Modern large language models (GPT-4, Claude, Gemini) perform well on zero-shot tasks thanks to the scale of their training.
Zero-shot classification example:
Classify the sentiment of the following review. Reply with one word: positive, negative, or neutral.
Review: "Delivery arrived on time, the product matches the description, but the packaging was slightly dented."
For clearly defined tasks with an obvious format, zero-shot works great.
Few-Shot: Learning by Example
Few-shot prompting means showing the model several input → expected output pairs before your actual request. The model recognises the pattern and applies it.
Weak few-shot (inconsistent format):
Question: Capital of France?
Answer: Paris is a beautiful city on the Seine.
Q: Capital of Germany?
A: Berlin
Question: Capital of Japan?
Problem: format shifts (Question/Answer vs. Q/A), answer lengths vary. The model doesn't know which pattern to follow.
Strong few-shot (consistent format):
Classify the news article by topic. Topics: Sports, Technology, Politics, Culture.
Article: "Apple unveiled a new M4 chip for the MacBook Pro."
Topic: Technology
Article: "Brazil's national team reached the World Cup final."
Topic: Sports
Article: "The government approved the new 2025 budget."
Topic: Politics
Article: "The film 'Dune' won three Academy Awards."
Topic:
A single consistent pattern (Article / Topic) with three examples clearly establishes what to do.
How Many Examples?
- 1–2 examples — enough to set the format
- 3–5 examples — optimal for most tasks
- 6+ examples — only for complex or highly non-standard tasks
More examples aren't always better. Two great examples outperform eight mediocre ones.

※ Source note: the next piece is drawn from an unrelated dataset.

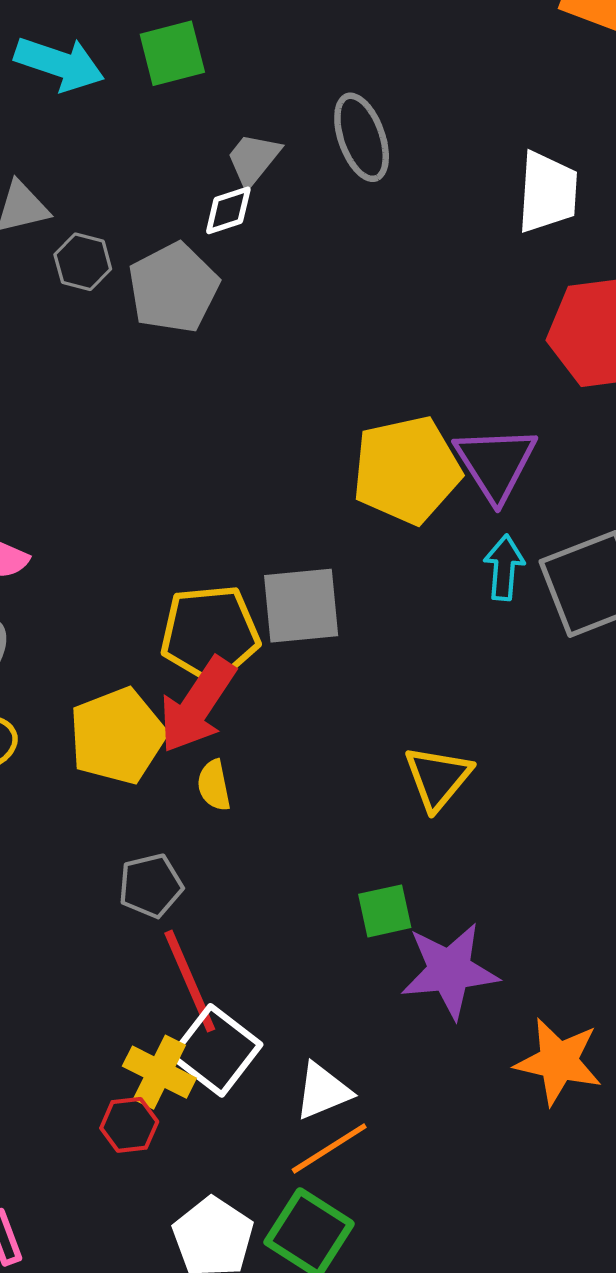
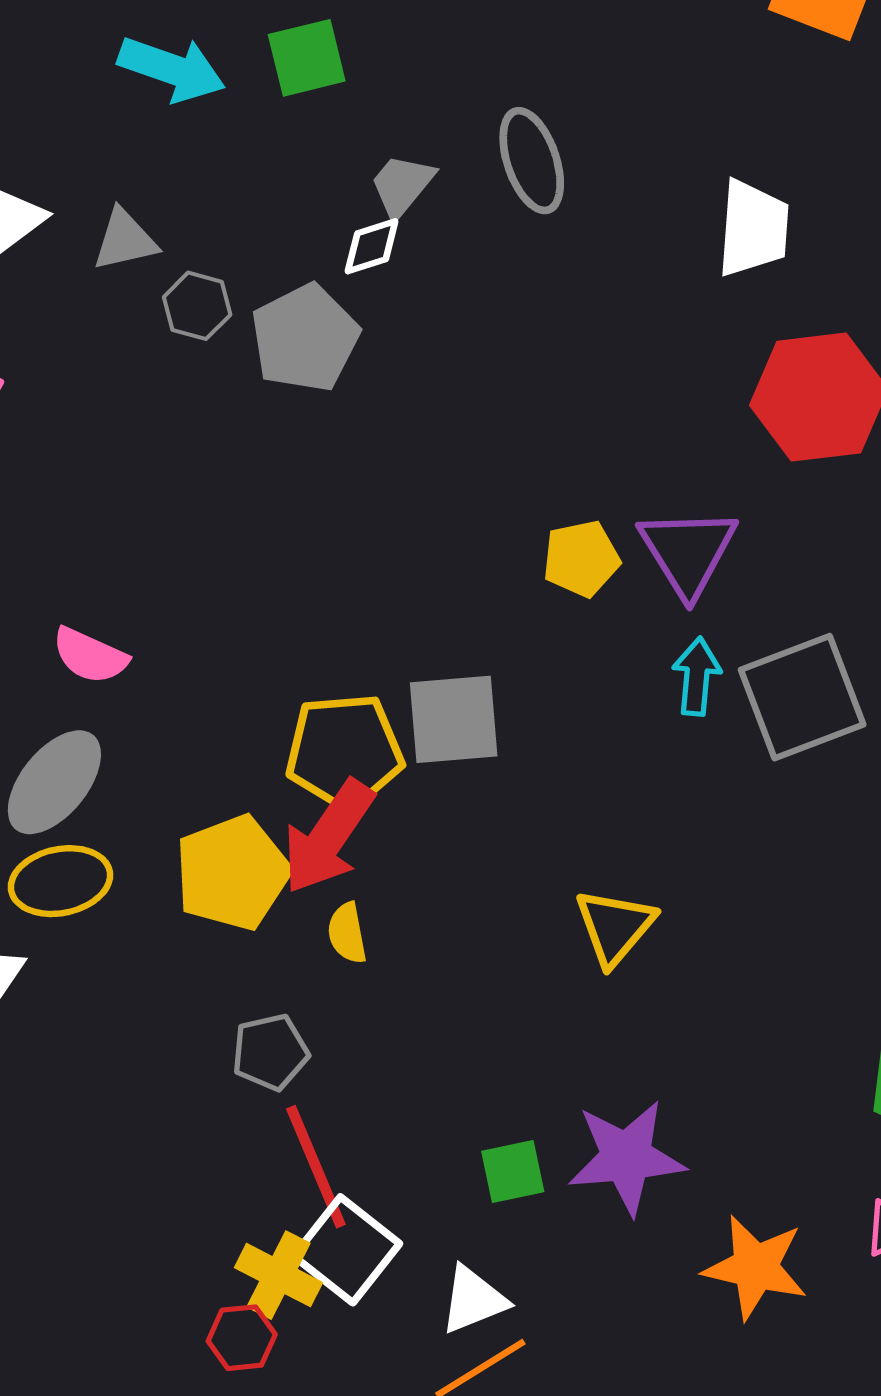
yellow pentagon: (407, 470) -> (581, 559), size x0.6
green square: (385, 911) -> (513, 1171), moved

When Few-Shot Is Essential
Few-shot particularly helps when:
- The task requires a non-standard output format
- A specific style or tone is needed
- Classification uses custom categories
- Data extraction must follow a precise structure
Example: extracting data in a specific format:
Extract the name, title, and company from the text. Format: JSON.
Text: "Meeting with Anna Petrova, VP of Marketing at TechStart, went well."
Result: {"name": "Anna Petrova", "title": "VP of Marketing", "company": "TechStart"}
Text: "Ivan Sokolov, senior developer at DataFlow, presented a new product."
Result: {"name": "Ivan Sokolov", "title": "senior developer", "company": "DataFlow"}
Text: "Maria Ivanova, CEO of CloudBase, raised a $5M Series A."
Result:
Example Order Matters
Research shows that examples placed closer to the end of the prompt have more influence on the response. Put your most representative example last.